Siempre fuiste ajena para mí. Como si mirara a otra persona cuando te miraba a los ojos, como si fueras alguien cenando en un restaurant y yo un paseante de vereda.
Por más que las caricias nos durmieran los brazos, por más cosquillas que nos hiciéramos, por más que el sexo arruinara todas las películas. Siempre fuiste otra persona.
Por eso siempre creí no entenderte. Además, siempre pensé que vos no
me entendías. O así lo sentí, por más que nuestras risas completaran las horas, por más que nuestras miradas conversaran sobre el pasado.
Nunca pude ver lo que teníamos. Insistí en remarcar las diferencias, en alimentar la
distancia. Pretendí cualquier cosa. Cometí el error de la impaciencia. De la inconstancia. De soltar palabras innecesarias.
Tuvo que llegar el día de hoy para que todo eso cambiara. Es ahora, cuando efectivamente no pienso en vos, en que miro distraído las tostadas y tarareo tu canción. Es hoy el día en que me levanto y descubro que no estás en mi cabeza pero te escucho en mis palabras. En que vuelvo a vos en lo cotidiano casi sin querer, sin extrañarte.

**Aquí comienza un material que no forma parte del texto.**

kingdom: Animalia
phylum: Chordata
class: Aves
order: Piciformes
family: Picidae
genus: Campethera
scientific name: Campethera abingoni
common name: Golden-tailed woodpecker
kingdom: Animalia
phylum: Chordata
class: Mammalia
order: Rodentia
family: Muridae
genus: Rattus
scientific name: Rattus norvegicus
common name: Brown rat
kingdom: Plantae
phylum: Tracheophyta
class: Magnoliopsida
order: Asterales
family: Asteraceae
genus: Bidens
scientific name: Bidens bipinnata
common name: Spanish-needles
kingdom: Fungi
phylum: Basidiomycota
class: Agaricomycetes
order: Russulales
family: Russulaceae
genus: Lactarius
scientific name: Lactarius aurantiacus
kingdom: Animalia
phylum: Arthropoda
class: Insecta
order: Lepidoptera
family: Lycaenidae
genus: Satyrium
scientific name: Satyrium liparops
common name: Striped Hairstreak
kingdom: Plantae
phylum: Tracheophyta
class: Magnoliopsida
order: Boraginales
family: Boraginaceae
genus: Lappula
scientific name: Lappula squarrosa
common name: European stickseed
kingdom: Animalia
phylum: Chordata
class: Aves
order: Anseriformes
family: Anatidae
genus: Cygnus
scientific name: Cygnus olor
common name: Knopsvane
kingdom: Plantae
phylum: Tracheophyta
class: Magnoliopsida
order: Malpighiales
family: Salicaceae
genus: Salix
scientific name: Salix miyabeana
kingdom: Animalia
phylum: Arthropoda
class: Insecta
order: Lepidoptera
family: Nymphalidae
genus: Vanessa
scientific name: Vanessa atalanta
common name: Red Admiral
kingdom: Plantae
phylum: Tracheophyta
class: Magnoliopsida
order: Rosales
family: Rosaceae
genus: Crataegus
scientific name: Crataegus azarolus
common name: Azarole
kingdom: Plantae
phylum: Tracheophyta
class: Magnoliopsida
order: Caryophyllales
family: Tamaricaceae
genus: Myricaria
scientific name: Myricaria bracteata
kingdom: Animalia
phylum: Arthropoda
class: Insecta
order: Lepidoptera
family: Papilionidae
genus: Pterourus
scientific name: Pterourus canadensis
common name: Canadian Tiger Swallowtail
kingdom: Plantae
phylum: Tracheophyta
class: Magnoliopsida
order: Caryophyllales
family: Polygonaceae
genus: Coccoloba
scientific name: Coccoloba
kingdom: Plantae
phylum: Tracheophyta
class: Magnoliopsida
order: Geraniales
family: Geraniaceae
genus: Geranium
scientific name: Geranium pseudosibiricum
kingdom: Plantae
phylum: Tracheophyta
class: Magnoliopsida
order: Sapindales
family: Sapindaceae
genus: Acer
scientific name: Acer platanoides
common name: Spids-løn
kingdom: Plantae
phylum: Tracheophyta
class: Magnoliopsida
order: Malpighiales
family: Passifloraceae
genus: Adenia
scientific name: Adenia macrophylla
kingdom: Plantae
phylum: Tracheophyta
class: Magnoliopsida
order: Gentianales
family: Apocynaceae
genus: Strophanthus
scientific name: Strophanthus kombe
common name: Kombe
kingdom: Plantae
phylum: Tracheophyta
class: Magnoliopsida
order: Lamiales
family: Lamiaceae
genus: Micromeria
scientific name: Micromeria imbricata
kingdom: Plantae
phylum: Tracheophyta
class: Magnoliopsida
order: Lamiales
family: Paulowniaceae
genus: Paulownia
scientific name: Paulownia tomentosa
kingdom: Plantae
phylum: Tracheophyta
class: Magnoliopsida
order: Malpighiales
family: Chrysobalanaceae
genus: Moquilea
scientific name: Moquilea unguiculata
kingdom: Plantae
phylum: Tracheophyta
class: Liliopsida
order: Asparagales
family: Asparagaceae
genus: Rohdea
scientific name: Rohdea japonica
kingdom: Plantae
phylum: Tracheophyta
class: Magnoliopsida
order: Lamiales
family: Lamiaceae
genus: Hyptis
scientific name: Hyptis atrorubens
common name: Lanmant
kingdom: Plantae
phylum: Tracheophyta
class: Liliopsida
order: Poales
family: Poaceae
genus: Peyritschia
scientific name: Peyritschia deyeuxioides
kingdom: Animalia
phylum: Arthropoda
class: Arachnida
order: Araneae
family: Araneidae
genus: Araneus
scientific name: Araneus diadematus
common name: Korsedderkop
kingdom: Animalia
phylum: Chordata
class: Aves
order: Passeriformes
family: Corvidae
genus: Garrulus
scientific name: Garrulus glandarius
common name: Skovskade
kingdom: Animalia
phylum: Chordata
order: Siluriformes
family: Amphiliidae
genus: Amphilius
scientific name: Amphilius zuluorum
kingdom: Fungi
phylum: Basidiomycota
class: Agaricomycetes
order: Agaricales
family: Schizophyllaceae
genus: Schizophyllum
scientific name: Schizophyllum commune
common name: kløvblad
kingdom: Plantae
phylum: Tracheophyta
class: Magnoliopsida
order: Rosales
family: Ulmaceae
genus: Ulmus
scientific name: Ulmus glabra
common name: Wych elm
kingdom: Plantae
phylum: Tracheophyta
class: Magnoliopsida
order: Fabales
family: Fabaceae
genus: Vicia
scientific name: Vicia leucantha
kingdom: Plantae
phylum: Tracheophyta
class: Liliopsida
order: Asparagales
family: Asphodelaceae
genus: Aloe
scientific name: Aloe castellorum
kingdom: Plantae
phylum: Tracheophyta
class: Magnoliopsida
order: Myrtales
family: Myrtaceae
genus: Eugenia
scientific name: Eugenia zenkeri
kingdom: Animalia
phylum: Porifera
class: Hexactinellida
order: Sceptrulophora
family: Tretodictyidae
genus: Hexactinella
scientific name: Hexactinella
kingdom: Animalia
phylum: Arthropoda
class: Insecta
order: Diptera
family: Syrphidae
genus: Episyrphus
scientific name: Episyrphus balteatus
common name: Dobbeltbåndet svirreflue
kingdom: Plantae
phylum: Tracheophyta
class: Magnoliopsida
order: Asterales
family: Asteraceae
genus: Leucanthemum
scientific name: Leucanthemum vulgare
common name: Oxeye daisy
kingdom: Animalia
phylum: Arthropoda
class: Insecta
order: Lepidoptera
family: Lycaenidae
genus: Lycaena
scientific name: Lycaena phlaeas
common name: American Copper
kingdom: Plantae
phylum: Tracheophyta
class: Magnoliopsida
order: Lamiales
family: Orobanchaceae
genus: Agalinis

A veces es así. No se entiende hasta que
se termina. Y cuando soltás, cuando ya está, es cuando el otro, que siempre fue
otro, empieza a formar parte de uno. Su imagen, su nombre, su recuerdo, resulta familiar. Su amor, convertido en memoria, es identidad.
Mientras tanto, me miro al espejo y no reconozco su reflejo. Toco mi cara. Soy yo con las marcas de ella.